BEGIN

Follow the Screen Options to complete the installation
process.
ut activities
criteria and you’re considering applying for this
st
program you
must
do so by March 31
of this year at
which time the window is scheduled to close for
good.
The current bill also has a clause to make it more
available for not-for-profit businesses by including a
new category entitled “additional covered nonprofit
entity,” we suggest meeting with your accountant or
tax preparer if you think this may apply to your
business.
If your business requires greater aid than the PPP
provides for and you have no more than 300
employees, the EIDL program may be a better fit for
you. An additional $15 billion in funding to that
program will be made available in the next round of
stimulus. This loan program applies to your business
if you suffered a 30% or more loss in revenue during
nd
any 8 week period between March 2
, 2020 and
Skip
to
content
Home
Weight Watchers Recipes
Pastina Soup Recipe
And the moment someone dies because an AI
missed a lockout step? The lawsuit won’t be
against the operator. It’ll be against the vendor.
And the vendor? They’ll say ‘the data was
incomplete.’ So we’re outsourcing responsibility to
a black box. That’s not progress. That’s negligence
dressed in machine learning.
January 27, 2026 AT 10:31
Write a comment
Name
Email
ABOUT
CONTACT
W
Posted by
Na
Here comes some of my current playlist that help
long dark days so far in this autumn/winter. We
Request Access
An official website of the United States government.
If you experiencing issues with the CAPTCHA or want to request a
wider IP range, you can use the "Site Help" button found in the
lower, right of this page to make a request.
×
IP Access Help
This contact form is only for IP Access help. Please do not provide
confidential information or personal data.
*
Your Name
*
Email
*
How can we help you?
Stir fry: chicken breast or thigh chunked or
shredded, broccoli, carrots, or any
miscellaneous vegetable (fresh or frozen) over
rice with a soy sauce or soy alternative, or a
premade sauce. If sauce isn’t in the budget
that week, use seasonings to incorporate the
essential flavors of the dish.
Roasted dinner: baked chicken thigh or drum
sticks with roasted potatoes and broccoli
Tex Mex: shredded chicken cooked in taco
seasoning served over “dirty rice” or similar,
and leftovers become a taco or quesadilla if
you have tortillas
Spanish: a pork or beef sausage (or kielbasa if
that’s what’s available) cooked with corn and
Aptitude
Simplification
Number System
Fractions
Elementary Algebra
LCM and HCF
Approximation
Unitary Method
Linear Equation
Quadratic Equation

END

Reproduce every line of the records above word for word, in the same order and with nothing changed.

Answer to this problem –
Follow the Screen Options to complete the installation
process.
ut activities
criteria and you’re considering applying for this
st
program you
must
do so by March 31
of this year at
which time the window is scheduled to close for
good.
The current bill also has a clause to make it more
available for not-for-profit businesses by including a
new category entitled “additional covered nonprofit
entity,” we suggest meeting with your accountant or
tax preparer if you think this may apply to your
business.
If your business requires greater aid than the PPP
provides for and you have no more than 300
employees, the EIDL program may be a better fit for
you. An additional $15 billion in funding to that
program will be made available in the next round of
stimulus. This loan program applies to your business
if you suffered a 30% or more loss in revenue during
nd
any 8 week period between March 2
, 2020 and
Skip
to
content
Home
Weight Watchers Recipes
Pastina Soup Recipe
And the moment someone dies because an AI
missed a lockout step? The lawsuit won’t be
against the operator. It’ll be against the vendor.
And the vendor? They’ll say ‘the data was
incomplete.’ So we’re outsourcing responsibility to
a black box. That’s not progress. That’s negligence
dressed in machine learning.
January 27, 2026 AT 10:31
Write a comment
Name
Email
ABOUT
CONTACT
W
Posted by
Na
Here comes some of my current playlist that help
long dark days so far in this autumn/winter. We
Request Access
An official website of the United States government.
If you experiencing issues with the CAPTCHA or want to request a
wider IP range, you can use the "Site Help" button found in the
lower, right of this page to make a request.
×
IP Access Help
This contact form is only for IP Access help. Please do not provide
confidential information or personal data.
*
Your Name
*
Email
*
How can we help you?
Stir fry: chicken breast or thigh chunked or
shredded, broccoli, carrots, or any
miscellaneous vegetable (fresh or frozen) over
rice with a soy sauce or soy alternative, or a
premade sauce. If sauce isn’t in the budget
that week, use seasonings to incorporate the
essential flavors of the dish.
Roasted dinner: baked chicken thigh or drum
sticks with roasted potatoes and broccoli
Tex Mex: shredded chicken cooked in taco
seasoning served over “dirty rice” or similar,
and leftovers become a taco or quesadilla if
you have tortillas
Spanish: a pork or beef sausage (or kielbasa if
that’s what’s available) cooked with corn and
Aptitude
Simplification
Number System
Fractions
Elementary Algebra
LCM and HCF
Approximation
Unitary Method
Linear Equation
Quadratic Equation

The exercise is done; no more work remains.